When the first device was released, we lost most every bit of electronics that was powered up. Naturally, the bastards knew we would have the ability to turn on more, so they waited a full month before letting the next one go.

I had a layman’s knowledge of what electromagnetic interference could do before the wars, when airliners rained from the skies and electronics seized up like rusty old bolts…

Now, it simply doesn’t matter.  Internal combustion, steam, hell even coal power are the norm again.  I use a Savage 30-06 to hunt for food, and keep my land free of fools who still think their cellphones will come back to life.

“The satellites are still there!”  They insist.

I don’t usually have the heart to mention the meteor showers that immediately followed the second device.

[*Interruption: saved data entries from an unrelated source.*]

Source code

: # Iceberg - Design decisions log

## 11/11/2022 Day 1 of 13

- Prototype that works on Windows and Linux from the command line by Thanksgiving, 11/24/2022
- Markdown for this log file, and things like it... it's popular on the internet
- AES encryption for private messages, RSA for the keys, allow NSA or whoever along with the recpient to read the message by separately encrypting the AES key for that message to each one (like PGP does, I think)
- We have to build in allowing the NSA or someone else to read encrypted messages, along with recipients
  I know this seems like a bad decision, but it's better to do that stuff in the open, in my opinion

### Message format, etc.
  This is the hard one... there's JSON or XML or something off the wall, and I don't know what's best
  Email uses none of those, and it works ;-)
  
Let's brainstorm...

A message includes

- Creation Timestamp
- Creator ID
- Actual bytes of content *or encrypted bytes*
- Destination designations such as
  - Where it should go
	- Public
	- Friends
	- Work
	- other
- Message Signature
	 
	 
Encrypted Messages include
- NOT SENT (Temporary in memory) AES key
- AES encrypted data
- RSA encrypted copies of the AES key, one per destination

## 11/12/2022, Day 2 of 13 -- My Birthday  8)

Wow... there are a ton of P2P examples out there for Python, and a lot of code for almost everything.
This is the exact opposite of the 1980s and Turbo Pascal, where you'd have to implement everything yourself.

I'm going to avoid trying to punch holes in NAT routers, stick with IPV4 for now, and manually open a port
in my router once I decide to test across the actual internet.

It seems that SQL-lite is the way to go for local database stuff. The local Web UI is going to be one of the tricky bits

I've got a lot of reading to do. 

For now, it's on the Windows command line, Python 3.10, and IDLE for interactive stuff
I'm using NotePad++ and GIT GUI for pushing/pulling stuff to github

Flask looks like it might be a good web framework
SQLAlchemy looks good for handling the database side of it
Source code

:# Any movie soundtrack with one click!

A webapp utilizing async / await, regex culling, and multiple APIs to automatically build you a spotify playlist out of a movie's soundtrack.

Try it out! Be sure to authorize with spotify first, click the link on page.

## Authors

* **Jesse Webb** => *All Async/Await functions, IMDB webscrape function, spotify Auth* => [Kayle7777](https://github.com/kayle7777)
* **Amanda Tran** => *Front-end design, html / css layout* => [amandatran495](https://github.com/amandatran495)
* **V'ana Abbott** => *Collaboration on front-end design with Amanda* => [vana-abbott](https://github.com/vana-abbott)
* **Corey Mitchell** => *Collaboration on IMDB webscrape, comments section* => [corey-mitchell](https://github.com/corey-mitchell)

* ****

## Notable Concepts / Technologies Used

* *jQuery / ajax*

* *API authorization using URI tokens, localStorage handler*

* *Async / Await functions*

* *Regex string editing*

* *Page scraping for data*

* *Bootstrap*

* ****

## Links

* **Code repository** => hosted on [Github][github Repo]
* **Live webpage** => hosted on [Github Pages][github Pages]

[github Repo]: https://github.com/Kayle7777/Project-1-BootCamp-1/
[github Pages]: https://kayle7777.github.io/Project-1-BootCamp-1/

I’ve heard all of the scientific information about how there is no way anyone could have a device with enough power to do the job, but the fact remains…  It happened.

The hardest thing for everyone now is not trying to win the argument, it is fighting to survive.

Fortunately for me, I have an edge.  My father was a Marine.  Not a Marine of the new millenium, thank you.  A Marine from the mid-Twentieth.  He fought fourteen wars no one ever heard of, then went to VietNam, three times.  Then he came home to raise his kid.  When I was eight, my old man took me to a pistol range…  I learned how to shoot straight with a .22 before most of my friends had graduated from GI Joe with the Kung Fu grip.  By then, I was also drown-proof, so said the United States Marine Corps lifeguards who trained children on the weekends at the base pool.